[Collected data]
(begin)

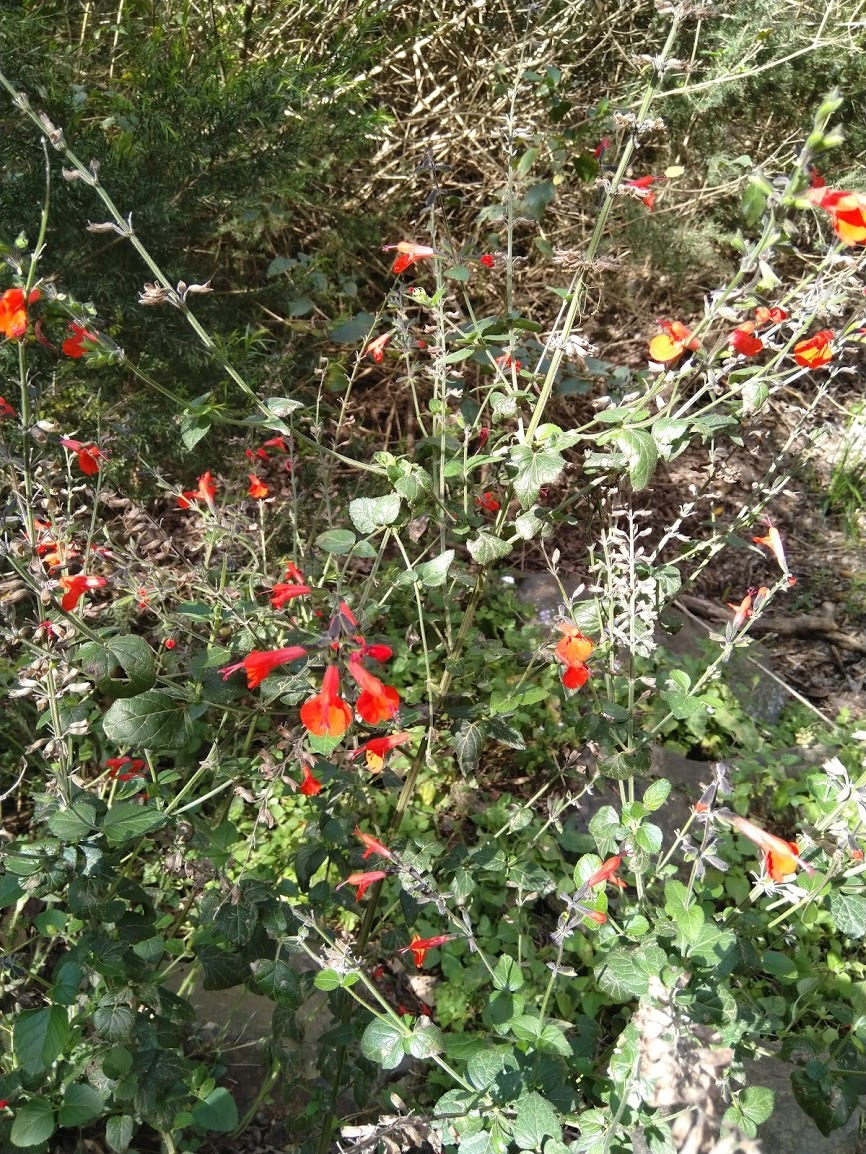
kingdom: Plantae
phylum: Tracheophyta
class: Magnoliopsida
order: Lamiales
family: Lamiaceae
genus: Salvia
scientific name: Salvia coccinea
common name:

(end)

DO THIS: Copy every line of the data above word for word, leaving out the pictures.

SOLUTION FOR THIS TASK:
kingdom: Plantae
phylum: Tracheophyta
class: Magnoliopsida
order: Lamiales
family: Lamiaceae
genus: Salvia
scientific name: Salvia coccinea
common name:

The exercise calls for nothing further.